オガサワラ写真は町の人が持ち込んだ痛んだ写真の修復。写真の中のキレイな部分を使って思い出の一枚をよみがえらせている。
手作り工房シフォンはチーズパンやシフォンケーキを手作りする。柔らかいケーキ生地には果物が混ぜられていて、この日は生オレンジの酸味が香った。さいきんは宮古や釜石からわざわざ買いに来てくれる人もいるのだという。
さんぷく衣料店は、お祭りのまわしを縫っている。春先には、新しい門出を迎える中学生たちの制服の採寸が始まって忙しくなる……。
NPO法人遠野まごころネットは、買物の休憩やバスの待ち時間に利用できるようにと休憩所を設けた。コーヒーをいただきにいくとなじみらしい人が訪れていた。

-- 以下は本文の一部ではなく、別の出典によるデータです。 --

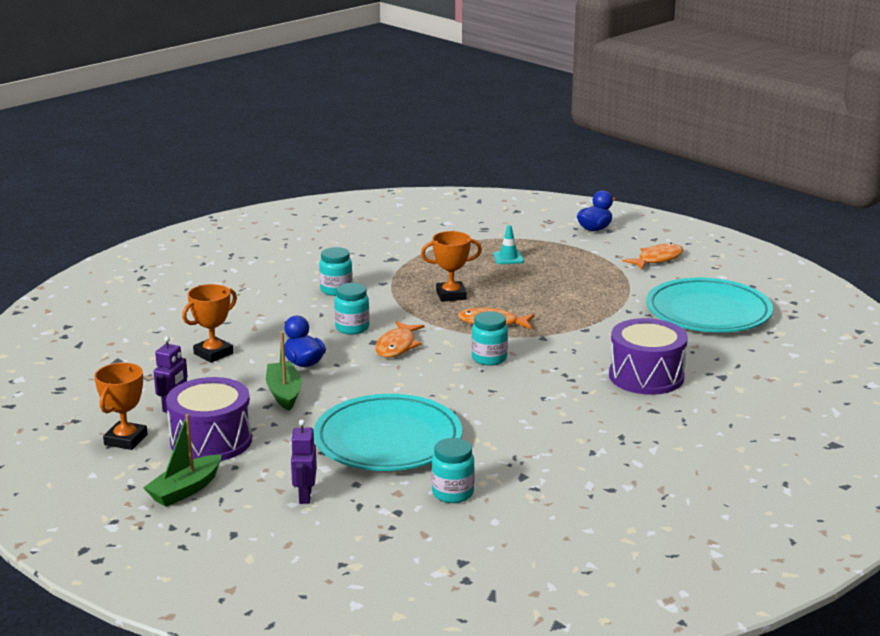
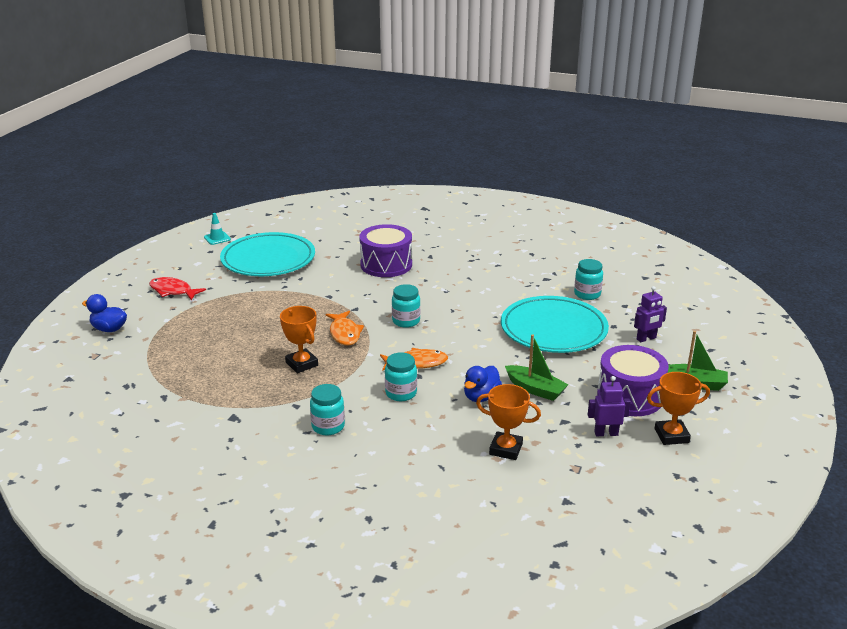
camera: 115 degrees left, 5 degrees up
(284, 393) = (535, 389): green boat -> green boat turned 105 degrees counterclockwise
(508, 258) = (201, 356): turquoise traffic cone -> turquoise traffic cone (217, 238)
(657, 259) = (173, 291): orange fish -> red fish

日が暮れると明かりがともり、赤い看板の七福では500円で焼き鳥定食を食べさせてくれる。震災前に妹がやっていたお店を続けたいという思いから開店。聞きかじっていたレシピを元に妹直伝のタレを再現した。なじみだったお客さんから「同じ味だよ」と言われたのが何よりうれしかったと話す。
少し離れたカウンターでは男性が2人お酒と焼き鳥、もつ煮込みを食べていた。商店街内店舗のタクシーで家路に着くのかもしれない。
閉店間際に入ったほっかほっか亭で、地元の男性が夕食にとのり弁当を買っていった。カウンター越しの「今日はどう?」の二言三言が交わされる。
オープンしたからといって運営が手放しでうまくいくというわけではなく、課題も少なくないのだろう。でも、ここでは顔が見えるし、何よりも温もりが感じられる。商店街としては、季節のイベントを開催したり、移動手段がない人のために無料の送迎タクシーを出すなどのきっかけづくりで地元の人の来場を促すなどをしているが、このほのかにただよう安心感もまた、地元復興への第一歩なのだと思う。